- Gallup Called to Coach Webcast Series
- Season 6, Episode 21
- Learn how purposeful, periodic -- even fun -- coaching via CliftonStrengths and Q12 can bring fresh insights to team-building and can resolve team problems.
On a recent Called to Coach, we talked with Gallup-certified Strengths Coach C A Venkatrgahavan, Director, Employee Relations and Policies at Accenture India.
During the interview, Venkat shares his coaching insights. The following is a summary of the conversation between host Pooja Luthra and Venkat.
Pooja Luthra: Tell us a little about your journey so far with Gallup and others in the work that you do.
Venkat: I was a novice when we started and still feel like a novice. And I think the reason is with every passing day that I use (CliftonStrengths) and the tools we have access to, my discovery of what we can do with it and the opportunities that unfold every day are limitless in the last 36 months of being a coach. It's been three years of intense application, and I'm feeling very much at peace with myself.
PL: Tell me a little bit about what you've been doing. What has been your focus?
V: I coach for the joy of coaching, and draw inspiration from coaching. I coach one-on-ones, I coach teams and I coach groups. My intent has been: 1) How can I maximize my "reach"? 2) How can I use this skill and these tools to get to know many people? I'm also now using this to see how I the "reach" I have can meet my objectives in what I do.
PL: How does (coaching) help you be a better professional in HR?
V: It breaks the barrier of name and face. Also, it's interesting to know how teams are wired; (you can) learn a lot in four hours. The language from group to group varies, and their drivers vary, and therefore how I add meaning to that relationship changes.
PL: Tell us about the changing perceptions of the idea of coaching. People have thought that it involves improving weaknesses and bridging gaps, but that is not what we are doing. Are people suspicious, excited?
V: For some groups, (instruction involves) teaching the basics of what coaching is and what it is not. But there is a phenomenal change of paradigm here for organizations that absorb the strengths-based philosophy -- in terms of development, (the question is) what am I getting that I can work with? It shifts the paradigm from scarcity to abundance. The entire conversation is no longer about what you don't have.
PL: What are your favorite Gallup tools?
V: Team Strengths I can't live without. Q12 I use very often with most teams I meet. I have used them recently for teams that are formed for a short time and have to deliver results, and then take the discussion further and ask how a "new joiner" will feel about the team. Just lead up with 6-7 questions and foster a discussion on team dynamics. (I find that people) bare their souls on these questions; it would take years for people to say things like they say to each other in the absence of these tools.
The other place where I use this on static teams that are experiencing changes in their environments. There I would focus on the Q12.
It's important for teams using these tools to articulate, "What am I solving by looking at these results?"

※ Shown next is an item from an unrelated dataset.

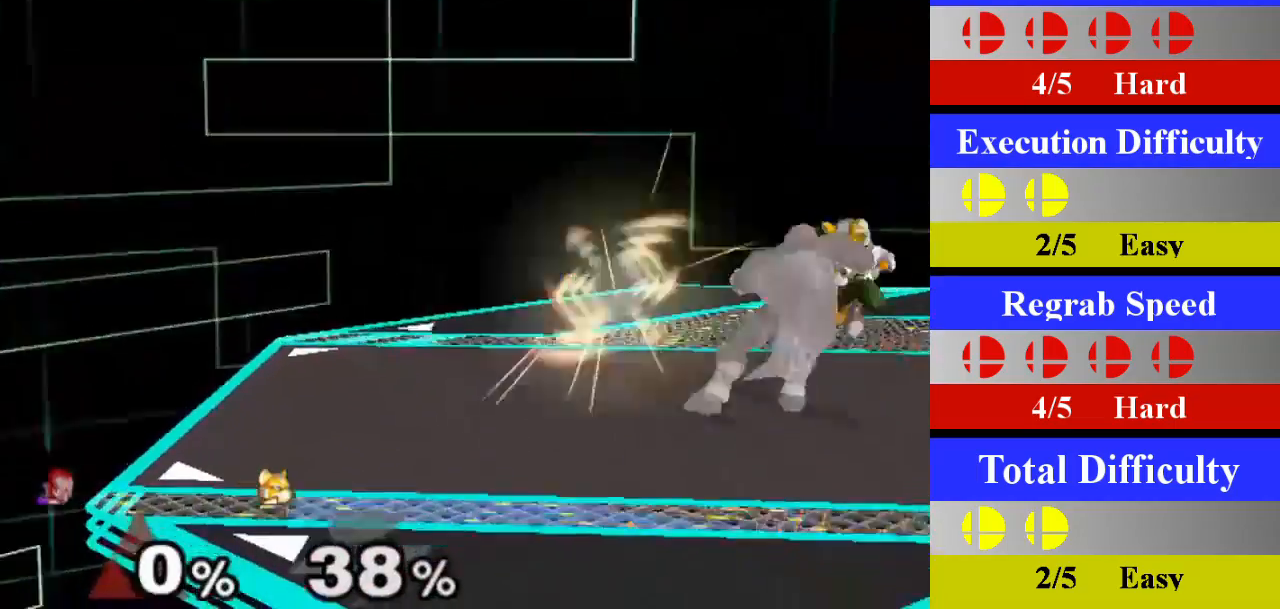
{"buttons": ["Z"], "left_stick": "center", "right_stick": "center", "events": [[183, "left_stick", "center"], [500, "Z", "down"]]}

PL: When it comes to strengths, how does it normally (work) for you in the lifespan of these teams? Is it just the one touchpoint or do you see yourself adding value on a recurring basis?
V: The value of one-on-one coaching for both the coach and the person coached, unless it is over a period of hours, is limited to creating a basic understanding of (CliftonStrengths). But how can you apply the Strengths philosophy? If I start coaching in a one-on-one, I contract with that person for at least 6 one-hour sessions, and stay away if the person is not willing to commit to that.
I personally adopt the same philosophy with teams. It can't be a one-off; (in that case), people go away and it's all forgotten. I do this once a quarter with teams I choose to engage with, and, aware of my limited time, I carve the time out for people I directly influence and work with. That keeps the conversation alive and everything starts to build around it.
PL: How can we better equip managers to have coaching conversations?
V: I think coaching still needs to be demystified to a lot of people conceptually. It's important to teach people the skill of coaching. I think with teams, the fun way really works. If you sell food or have fun, people will show up. I have 16 activities for a team. One of the best strategies is to do things with teams.
PL: Anything else coming from a coach of three years that you'd like to tell our group or people who are interested in becoming certified?
V: Personally, it's been a journey of building my self-awareness. I have discovered myself as a person and have grown using (CliftonStrengths). I am more at peace with myself as a person now than I was three years ago, with age and other variables adding to the mix. For example, I am deeply aware that my Strategic (#1) and my Connectedness (#10) are deeply (interwoven), which is what makes me perceptive and be able, for example, to tell a few seconds before that someone is going to put their foot in their mouth. I am also learning to smooth out the rough edges. My tip to coaches is to have fun with it and see these tools as an outlook on life, and not just clinical tools for a workplace.
Venkat's Top 5 CliftonStrengths are Strategic, Self-Assurance, Maximizer, Relator and Learner.